Andrea è profondamente consapevole che «a livello umano il guadagno personale in termini di crescita e la risposta da parte dell’utenza è impagabile. Dopodiché quello dell’educatore è un lavoro, non una vocazione: non si vive con la motivazione e in queste condizioni la motivazione sparisce. So che il sistema dei bandi è complesso, che non è colpa solo delle cooperative, ma che è tutto il sistema che andrebbe ripensato, perché le cooperative molte volte si arrabattano e cercano di fare massimo per portare a casa lavorato da redistribuire ai soci lavoratori e le condizioni economiche sono spesso dettate dalle amministrazioni esterne a cui fa comodo che ci siamo cooperative che fanno prezzi al massimo ribasso».

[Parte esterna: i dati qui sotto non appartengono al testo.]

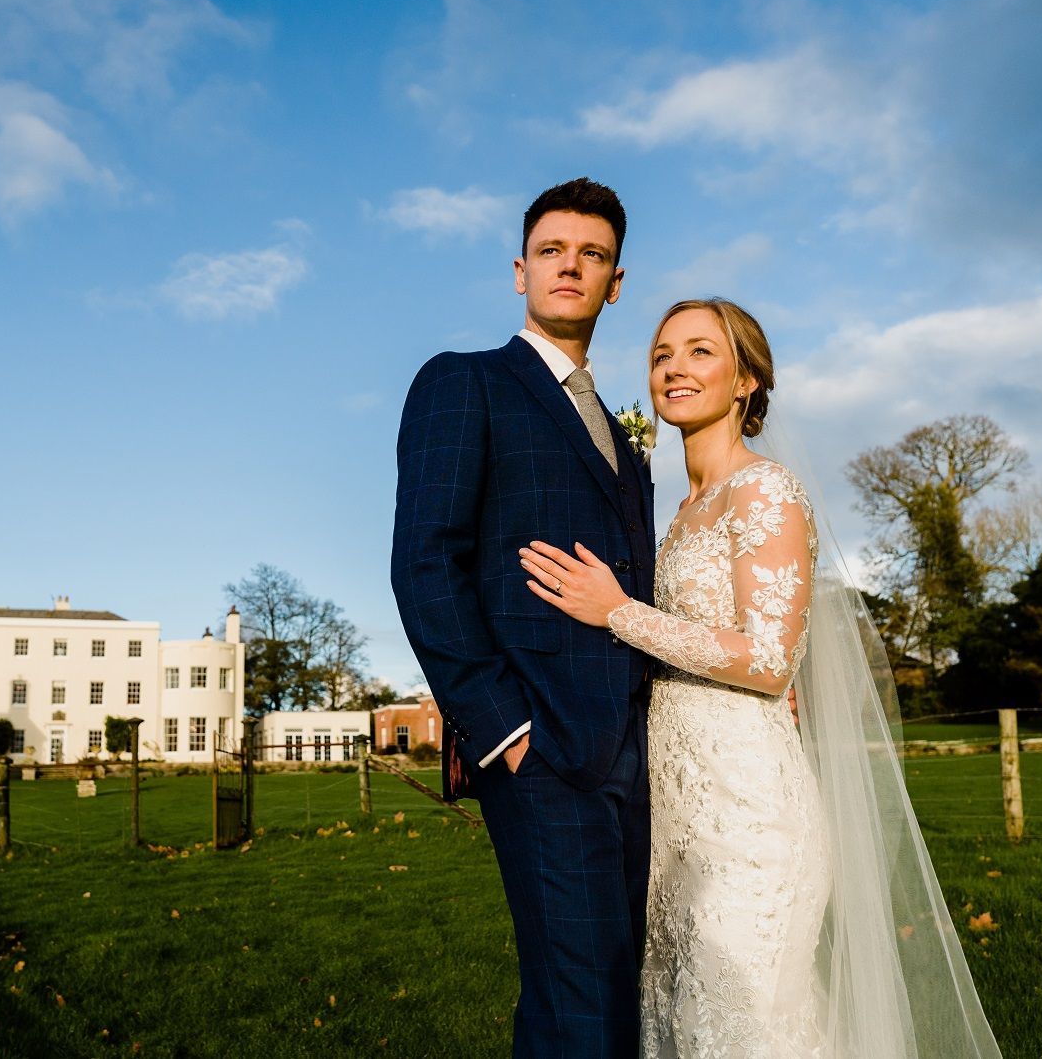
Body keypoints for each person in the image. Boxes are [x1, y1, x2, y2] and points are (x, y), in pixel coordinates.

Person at [518, 298, 1001, 1057]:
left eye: (701, 351)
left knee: (744, 1029)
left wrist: (617, 612)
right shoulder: (676, 514)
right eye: (662, 353)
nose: (675, 366)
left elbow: (771, 662)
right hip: (675, 822)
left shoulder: (766, 492)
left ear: (746, 380)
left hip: (750, 823)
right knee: (680, 1028)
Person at [391, 177, 656, 1056]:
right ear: (519, 271)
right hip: (539, 743)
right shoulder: (463, 383)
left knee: (599, 991)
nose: (570, 267)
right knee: (585, 1002)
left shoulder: (625, 442)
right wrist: (502, 725)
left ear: (616, 282)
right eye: (552, 251)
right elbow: (425, 561)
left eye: (592, 255)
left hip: (636, 750)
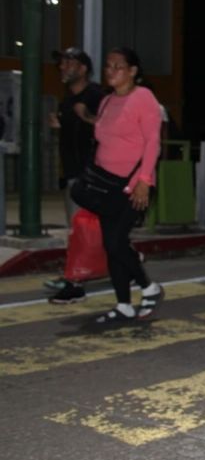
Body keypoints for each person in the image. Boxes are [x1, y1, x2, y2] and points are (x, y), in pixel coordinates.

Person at [89, 47, 164, 324]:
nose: (111, 70)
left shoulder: (143, 98)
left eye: (118, 66)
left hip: (133, 184)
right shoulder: (107, 101)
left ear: (133, 71)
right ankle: (123, 305)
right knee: (112, 246)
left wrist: (144, 181)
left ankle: (149, 288)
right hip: (106, 184)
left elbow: (152, 142)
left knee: (115, 241)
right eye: (108, 66)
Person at [45, 47, 104, 302]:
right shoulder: (67, 99)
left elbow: (110, 129)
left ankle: (75, 282)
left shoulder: (96, 94)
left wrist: (88, 117)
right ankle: (125, 261)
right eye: (62, 63)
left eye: (69, 63)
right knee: (83, 227)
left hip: (90, 173)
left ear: (82, 68)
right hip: (73, 171)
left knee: (81, 228)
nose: (63, 67)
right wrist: (61, 125)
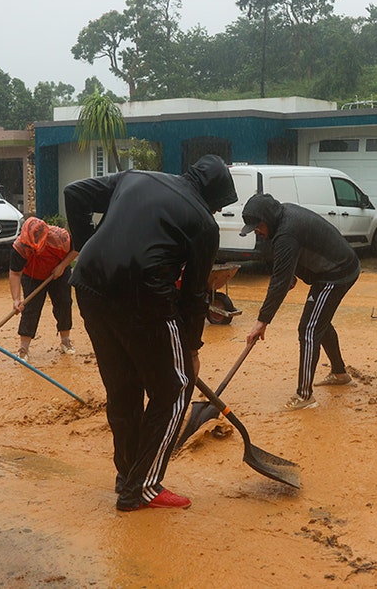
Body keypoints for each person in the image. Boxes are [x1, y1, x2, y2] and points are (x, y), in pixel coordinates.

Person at [64, 154, 236, 512]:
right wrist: (191, 352)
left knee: (123, 386)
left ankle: (128, 475)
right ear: (215, 196)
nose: (217, 212)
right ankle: (142, 487)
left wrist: (87, 245)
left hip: (88, 284)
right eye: (219, 206)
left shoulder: (136, 177)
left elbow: (75, 193)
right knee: (175, 387)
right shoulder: (204, 224)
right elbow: (194, 296)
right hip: (143, 295)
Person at [242, 193, 361, 411]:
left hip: (337, 273)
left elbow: (278, 284)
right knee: (318, 321)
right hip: (330, 269)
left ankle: (304, 396)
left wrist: (262, 321)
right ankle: (340, 373)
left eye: (257, 227)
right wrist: (291, 273)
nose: (256, 232)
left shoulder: (287, 232)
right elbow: (283, 264)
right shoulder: (281, 218)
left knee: (308, 329)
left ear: (266, 220)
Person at [8, 217, 75, 362]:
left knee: (64, 303)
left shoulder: (60, 237)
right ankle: (23, 349)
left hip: (57, 272)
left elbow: (76, 250)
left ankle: (65, 341)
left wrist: (62, 266)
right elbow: (15, 273)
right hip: (32, 275)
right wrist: (16, 299)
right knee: (30, 308)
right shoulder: (19, 248)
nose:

Il fatto è che quello dell’educatore è un lavoro che richiede un’attenzione emotiva che alla lunga logora: «Devi dare ad ogni persona il 100% del tuo supporto, di vicinanza, di presenza… Il lavoro educativo è molto sfibrante per la tensione emotiva, l’attenzione all’altro e ai suoi bisogni, la necessità di progettare le autonomie dell’altro. Tutto questo ti dà una responsabilità e un livello di preoccupazione elevatissimo. La parte fondamentale e sfibrante è riuscire ad entrare in contatto con l’utente e questo richiede uno sforzo e un’attenzione costanti, nelle ore in cui sei con un utente sei assolutamente immerso. Creare relazione è una delle cose più difficili che lavorativamente puoi fare, porta tanto stress. Arrivi a casa e a volte non hai più energia per il tuo compagno, per tua figlia, per la famiglia… Oggi io credo che non sia possibile lavorare più di 20/24 ore settimanali direttamente con l’utenza e il resto del tempo dovrebbe essere dedicata alla parte progettuale. Se non hai spazi per pensare, confrontarsi, fare équipe… perdi un pezzo importante del tuo lavoro. A me è questo che ha distrutto. Il lavoro educativo puro mi manca tanto, ma sento di non potermelo più permettere».